------ Supplied text
Management of personal information makes everyday life easier and adds to well-being. A unified procedure opens up opportunities for user-oriented innovations and business activities.

Individuals have control over the data concerning themselves. Individuals can actively define the services and the conditions under which their personal information is used. The service providers worthy of people's trust can also get access to significantly more extensive and varied data e-services.

Challenges 

Approaches to data breaches are problematic. Challenging issues include compensation to victims, incentives for enterprises to invest in data security, and uncertainties for corporations about regulatory burdens and litigation risks. Furthermore, data portability might decrease interest in innovations.

Regulation 

The regulation of the data economy is closely linked to privacy. The present approach is flexibility, finding a balance between protecting privacy and allowing citizens to decide for themselves. The European Union GDPR regulation is one cornerstone of this new regulatory framework. A new paradigm for data governance is needed, with data ethics as a central component in all regulatory reforms.

Criticism 

The data economy raises concerns about regulatory uncertainties and incoherence, privacy, ethics, the loss of control of data, and the ownership of data and related rights. Mathematical models and algorithms based on them are too often opaque, unregulated, and incontestable.

Some concerns have been raised about internet companies controlling the flow of data and using it to gain power.
------------
------ Supplied records
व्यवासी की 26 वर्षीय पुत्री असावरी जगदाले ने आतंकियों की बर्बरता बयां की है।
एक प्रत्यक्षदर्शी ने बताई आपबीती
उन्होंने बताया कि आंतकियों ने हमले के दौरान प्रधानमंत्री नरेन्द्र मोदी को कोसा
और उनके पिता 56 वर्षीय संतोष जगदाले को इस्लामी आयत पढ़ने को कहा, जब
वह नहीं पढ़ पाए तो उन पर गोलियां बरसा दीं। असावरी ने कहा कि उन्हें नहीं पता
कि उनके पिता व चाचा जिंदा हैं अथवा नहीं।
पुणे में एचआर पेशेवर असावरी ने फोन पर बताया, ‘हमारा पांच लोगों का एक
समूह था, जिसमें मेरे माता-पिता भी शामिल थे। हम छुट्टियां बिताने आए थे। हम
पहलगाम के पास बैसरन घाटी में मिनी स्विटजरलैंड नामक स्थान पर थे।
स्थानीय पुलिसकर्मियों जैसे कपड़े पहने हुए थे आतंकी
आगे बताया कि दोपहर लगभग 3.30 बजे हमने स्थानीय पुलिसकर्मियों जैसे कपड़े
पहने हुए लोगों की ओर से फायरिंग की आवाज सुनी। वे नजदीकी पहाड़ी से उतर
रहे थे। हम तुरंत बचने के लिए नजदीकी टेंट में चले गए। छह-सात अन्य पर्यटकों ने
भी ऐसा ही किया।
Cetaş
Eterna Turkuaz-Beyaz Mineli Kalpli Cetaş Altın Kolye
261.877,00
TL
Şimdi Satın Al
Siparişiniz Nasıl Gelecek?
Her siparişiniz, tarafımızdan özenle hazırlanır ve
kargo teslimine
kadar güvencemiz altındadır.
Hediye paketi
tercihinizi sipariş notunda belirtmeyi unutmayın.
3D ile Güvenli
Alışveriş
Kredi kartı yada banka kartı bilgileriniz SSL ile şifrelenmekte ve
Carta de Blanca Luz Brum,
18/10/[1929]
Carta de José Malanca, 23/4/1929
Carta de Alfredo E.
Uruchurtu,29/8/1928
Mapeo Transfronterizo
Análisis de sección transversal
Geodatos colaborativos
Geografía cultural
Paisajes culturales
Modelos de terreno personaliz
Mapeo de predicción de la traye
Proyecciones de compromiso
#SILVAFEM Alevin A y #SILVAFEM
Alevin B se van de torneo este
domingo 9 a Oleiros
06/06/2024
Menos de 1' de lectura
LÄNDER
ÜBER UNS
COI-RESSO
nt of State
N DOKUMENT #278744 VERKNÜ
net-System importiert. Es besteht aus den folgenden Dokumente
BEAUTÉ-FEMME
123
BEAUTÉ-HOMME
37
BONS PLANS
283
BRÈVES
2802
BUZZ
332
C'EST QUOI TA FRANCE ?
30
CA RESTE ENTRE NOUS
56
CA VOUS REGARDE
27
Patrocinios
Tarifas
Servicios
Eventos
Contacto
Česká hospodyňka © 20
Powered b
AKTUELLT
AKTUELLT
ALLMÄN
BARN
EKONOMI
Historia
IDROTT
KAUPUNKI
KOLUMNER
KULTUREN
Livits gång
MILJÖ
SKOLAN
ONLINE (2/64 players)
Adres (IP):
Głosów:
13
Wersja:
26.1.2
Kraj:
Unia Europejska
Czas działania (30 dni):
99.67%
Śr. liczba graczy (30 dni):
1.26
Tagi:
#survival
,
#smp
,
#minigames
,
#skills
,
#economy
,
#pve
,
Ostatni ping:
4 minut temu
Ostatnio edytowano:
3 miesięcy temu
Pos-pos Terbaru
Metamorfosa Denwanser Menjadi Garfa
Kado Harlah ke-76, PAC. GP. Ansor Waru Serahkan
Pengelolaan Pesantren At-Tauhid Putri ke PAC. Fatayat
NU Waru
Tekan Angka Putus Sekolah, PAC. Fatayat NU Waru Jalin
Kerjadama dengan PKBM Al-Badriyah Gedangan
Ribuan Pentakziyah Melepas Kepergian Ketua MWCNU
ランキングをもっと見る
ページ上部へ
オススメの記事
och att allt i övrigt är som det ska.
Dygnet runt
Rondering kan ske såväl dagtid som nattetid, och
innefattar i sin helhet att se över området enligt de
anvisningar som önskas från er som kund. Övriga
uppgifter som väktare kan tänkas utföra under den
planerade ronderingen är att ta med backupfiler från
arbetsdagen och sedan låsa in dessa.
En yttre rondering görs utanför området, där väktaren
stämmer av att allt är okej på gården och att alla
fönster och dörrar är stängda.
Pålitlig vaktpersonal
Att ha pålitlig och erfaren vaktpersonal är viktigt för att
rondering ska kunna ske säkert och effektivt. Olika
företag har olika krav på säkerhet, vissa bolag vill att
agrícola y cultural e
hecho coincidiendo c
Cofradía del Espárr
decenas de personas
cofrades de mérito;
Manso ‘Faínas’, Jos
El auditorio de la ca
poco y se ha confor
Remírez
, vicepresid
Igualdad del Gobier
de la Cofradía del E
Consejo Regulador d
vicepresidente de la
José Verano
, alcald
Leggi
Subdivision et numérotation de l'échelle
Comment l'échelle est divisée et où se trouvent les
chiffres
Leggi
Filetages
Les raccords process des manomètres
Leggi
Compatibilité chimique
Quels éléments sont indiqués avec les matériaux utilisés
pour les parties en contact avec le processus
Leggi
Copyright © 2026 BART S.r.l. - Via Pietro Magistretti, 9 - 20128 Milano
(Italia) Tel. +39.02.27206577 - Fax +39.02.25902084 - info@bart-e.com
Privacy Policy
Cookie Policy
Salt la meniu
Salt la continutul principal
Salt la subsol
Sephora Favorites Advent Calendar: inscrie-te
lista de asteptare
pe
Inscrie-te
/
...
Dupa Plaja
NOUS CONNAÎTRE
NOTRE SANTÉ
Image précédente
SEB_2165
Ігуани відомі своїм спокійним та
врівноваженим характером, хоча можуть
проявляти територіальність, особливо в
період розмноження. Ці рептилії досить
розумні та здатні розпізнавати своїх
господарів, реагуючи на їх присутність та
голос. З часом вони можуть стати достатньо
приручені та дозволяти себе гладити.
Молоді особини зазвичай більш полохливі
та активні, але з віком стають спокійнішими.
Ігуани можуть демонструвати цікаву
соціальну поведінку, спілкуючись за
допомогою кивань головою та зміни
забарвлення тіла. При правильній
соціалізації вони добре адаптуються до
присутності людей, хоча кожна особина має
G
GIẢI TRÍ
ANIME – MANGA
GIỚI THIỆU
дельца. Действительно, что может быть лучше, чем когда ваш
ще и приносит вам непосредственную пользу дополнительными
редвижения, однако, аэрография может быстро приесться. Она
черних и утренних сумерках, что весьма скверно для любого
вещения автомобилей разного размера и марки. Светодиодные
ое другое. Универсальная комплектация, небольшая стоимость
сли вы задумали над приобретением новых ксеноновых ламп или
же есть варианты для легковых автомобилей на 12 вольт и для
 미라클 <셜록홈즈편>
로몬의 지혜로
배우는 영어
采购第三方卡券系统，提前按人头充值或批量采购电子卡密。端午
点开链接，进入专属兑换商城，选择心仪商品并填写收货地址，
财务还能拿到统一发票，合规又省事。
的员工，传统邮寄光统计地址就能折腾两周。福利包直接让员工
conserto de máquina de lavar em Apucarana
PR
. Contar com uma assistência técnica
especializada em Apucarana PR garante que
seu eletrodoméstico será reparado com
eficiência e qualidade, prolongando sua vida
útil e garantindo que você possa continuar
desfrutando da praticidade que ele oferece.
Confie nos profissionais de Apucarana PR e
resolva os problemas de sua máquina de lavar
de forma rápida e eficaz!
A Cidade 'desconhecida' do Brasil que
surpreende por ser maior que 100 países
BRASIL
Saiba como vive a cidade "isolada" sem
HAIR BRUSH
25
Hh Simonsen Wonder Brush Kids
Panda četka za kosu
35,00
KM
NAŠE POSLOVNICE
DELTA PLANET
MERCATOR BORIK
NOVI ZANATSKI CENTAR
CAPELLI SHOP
------------
List of tasks:
1. Answer these from the data economy text, please:
(a) What does the text call one cornerstone of the new regulatory framework?
(b) What might data portability decrease?
(c) Which three words describe mathematical models and the algorithms based on them?
2. Print the part of the data economy text that opens with the words containing "Management of personal" and closes with "varied data e-services.".
3. Proceed with the data economy text from where it stops.

Set of answers:
1.
(a) The European Union GDPR regulation.
(b) Interest in innovations.
(c) Opaque, unregulated, and incontestable.

2.
Management of personal information makes everyday life easier and adds to well-being. A unified procedure opens up opportunities for user-oriented innovations and business activities.

Individuals have control over the data concerning themselves. Individuals can actively define the services and the conditions under which their personal information is used. The service providers worthy of people's trust can also get access to significantly more extensive and varied data e-services.

3.
The critiques expressed in the 2012 General Data Protection Regulation (GDPR) draft of the European Commission have now led to concrete regulations:

“This is why it is time to build a stronger and more coherent data protection framework in the EU, backed by strong enforcement that will allow the digital economy to develop across the internal market, put individuals in control of their own data and reinforce legal and practical certainty for economic operators and public authorities.”

See also 
 Algorithms
 Artificial intelligence
 Blockchain
 Cloud computing
 Cloud computing security
 Data
 Data analysis
 Digital economy
 Digitization economics
 Electronic business
 Electronic commerce
 E-commerce
 GDPR
 Information economy
 Information society
 Internet of Things
 Knowledge economy
 Knowledge market
 Machine learning
 Network economy
 New economy
 Open data
 Platform economy
 Virtual economy

References

Further reading 
 Building a European Data Economy
 European Data Portal: The size and trends of the EU data economy
 Principles for a Data Economy (American Law Institute and European Law Institute)

External links 
 Human-driven data economy (Finnish Innovation Fund, Sitra)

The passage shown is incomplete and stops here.